Le plus dur est encore à venir, car c’est l’Inter de Ronaldo, Vieri, Zanetti, Seedorf et Toldo qui se présente en demi-finales de la compétition. Un énorme client, que les Néerlandais vont aborder en restant fidèles à leurs principes de jeu : « On avait cette volonté de construire un football propre, de derrière, avance Paauwe. D’ailleurs, à la base, je suis milieu de terrain, mais on m’avait fait redescendre d’un cran, en défense centrale, pour accentuer cet aspect-là. » Tout plane d’ailleurs pour Feyenoord, vainqueur 1-0 à l’aller à Milan, à la suite d’un but contre son camp du défenseur Iván Córdoba. « Je pense que l’Inter nous a un peu sous-estimés, poursuit Paauwe. Par exemple, Ronaldo et Seedoorf ne jouaient pas. » Ce ne sera pas le cas au retour, où le Brésilien et l’ex-ailier de l’Ajax figurent bien dans le onze interista. C’est pourtant Feyenoord qui fait sensation, alors que Van Hooijdonk, servi par un centre de Van Persie, ouvre le score, de la tête. Puis Tomasson double la mise, d’un but opportuniste. « Sauf qu’ensuite, l’Inter est revenue à 2-2. Le truc, c’est qu’on ne pouvait pas s’empêcher de penser à la finale, explique Paauwe.Je suis persuadé que si le match avait duré une ou deux minutes de plus, on aurait perdu. »

Une bien étrange finale

Feyenoord tiendra bon, pourtant, décrochant sa première finale de Coupe d’Europe depuis 1974, année où le club avait remporté son unique C3. C’est un autre gros morceau, Dortmund, qui se profile alors. Mais le scénario du match sera bouleversé dès la demi-heure de jeu, quand le capitaine du Borussia, Jürgen Kohler, est expulsé pour avoir découpé Jon Dahl Tomasson dans sa surface. Van Hooijdonk transforme la sentence. Puis marque son inévitable coup franc, d’un tir parfaitement travaillé, aux 20 mètres. « Donc, à la pause, on mène 2-0, à onze contre dix, résume Patrick Paauwe.On était si près du trophée… On y pensait déjà, alors qu’il fallait sortir des vestiaires et faire la même chose qu’en première période. » Mission impossible : Dortmund bénéficie d’un penalty transformé par Amoroso, mais Tomasson inscrit le but du 3-1 trois minutes plus tard. Tout Rotterdam souffle de soulagement. Avant de terminer la rencontre avec la trouille au ventre :« Jan Koller a marqué un but superbe, une demi-volée aux 20 mètres.

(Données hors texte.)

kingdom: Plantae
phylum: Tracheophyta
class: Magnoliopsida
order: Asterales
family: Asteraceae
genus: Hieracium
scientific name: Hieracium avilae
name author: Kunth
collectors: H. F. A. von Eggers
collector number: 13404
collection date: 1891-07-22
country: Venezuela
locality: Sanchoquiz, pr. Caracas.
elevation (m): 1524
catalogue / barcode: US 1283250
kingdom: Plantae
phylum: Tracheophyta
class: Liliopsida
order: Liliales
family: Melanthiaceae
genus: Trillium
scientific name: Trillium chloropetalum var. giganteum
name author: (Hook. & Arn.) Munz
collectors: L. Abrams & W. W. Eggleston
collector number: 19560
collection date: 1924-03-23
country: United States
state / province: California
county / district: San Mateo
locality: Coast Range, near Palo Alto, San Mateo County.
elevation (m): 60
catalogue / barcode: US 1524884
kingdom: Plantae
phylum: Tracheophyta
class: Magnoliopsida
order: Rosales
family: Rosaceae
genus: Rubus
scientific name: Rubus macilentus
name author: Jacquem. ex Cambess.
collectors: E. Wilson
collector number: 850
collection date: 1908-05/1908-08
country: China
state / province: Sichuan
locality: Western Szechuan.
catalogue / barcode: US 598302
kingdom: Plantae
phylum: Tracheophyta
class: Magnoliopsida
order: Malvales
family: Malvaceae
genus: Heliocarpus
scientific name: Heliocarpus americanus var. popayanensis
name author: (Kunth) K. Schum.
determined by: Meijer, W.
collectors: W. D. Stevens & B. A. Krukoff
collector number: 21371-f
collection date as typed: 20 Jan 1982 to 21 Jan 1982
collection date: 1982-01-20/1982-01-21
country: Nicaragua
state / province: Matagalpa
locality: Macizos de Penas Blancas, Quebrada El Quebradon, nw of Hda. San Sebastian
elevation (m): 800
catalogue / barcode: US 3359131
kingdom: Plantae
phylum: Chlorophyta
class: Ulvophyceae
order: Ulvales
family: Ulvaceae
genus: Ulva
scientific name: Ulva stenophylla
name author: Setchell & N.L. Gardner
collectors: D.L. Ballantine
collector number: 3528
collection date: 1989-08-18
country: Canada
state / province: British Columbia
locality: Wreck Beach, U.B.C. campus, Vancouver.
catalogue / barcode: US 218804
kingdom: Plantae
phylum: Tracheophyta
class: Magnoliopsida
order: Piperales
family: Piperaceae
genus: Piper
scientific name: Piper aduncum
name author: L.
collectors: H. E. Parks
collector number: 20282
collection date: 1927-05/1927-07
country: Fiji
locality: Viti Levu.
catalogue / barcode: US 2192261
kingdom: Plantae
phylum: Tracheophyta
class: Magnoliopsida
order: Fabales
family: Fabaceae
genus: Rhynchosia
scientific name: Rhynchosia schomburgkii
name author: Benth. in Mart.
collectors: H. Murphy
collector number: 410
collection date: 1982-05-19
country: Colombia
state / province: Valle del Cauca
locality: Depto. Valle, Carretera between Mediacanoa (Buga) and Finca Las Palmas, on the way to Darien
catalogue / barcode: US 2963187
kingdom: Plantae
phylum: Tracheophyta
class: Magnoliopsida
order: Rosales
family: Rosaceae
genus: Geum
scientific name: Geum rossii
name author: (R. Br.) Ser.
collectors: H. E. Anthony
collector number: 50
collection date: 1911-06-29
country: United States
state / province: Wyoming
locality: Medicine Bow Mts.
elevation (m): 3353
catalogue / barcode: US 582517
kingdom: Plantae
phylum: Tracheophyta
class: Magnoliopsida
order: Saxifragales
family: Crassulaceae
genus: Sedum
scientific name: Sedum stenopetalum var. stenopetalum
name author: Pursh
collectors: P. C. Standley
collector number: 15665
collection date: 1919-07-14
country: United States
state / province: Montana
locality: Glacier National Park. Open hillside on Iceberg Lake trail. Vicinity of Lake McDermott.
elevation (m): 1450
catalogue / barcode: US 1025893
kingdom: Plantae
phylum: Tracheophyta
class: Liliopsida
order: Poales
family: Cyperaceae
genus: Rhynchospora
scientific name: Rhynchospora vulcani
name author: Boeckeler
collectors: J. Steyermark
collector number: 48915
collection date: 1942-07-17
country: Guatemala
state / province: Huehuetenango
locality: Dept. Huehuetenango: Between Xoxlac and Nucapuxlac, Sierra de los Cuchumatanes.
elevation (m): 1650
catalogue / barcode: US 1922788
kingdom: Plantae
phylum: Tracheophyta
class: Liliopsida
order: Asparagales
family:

On en était à 3-2, pour nous… Plein de scénarios nous venaient alors en tête, mais on a tenu. » Feyenoord remporte la seconde C3 de son histoire, dans une atmosphère étrange : « Pim Fortuyn, un homme politique néerlandais, avait été assassiné deux jours plus tôt. Donc on n’avait pas pu célébrer ce titre comme il se doit », regrette Paauwe. Qu’importe, le parcours de Feyenoord aura solidement marqué la mémoire collective batave, alors que, 20 ans plus tard, les Pays-Bas attendent toujours qu’un autre de leurs clubs remonte sur le toit de l’Europe.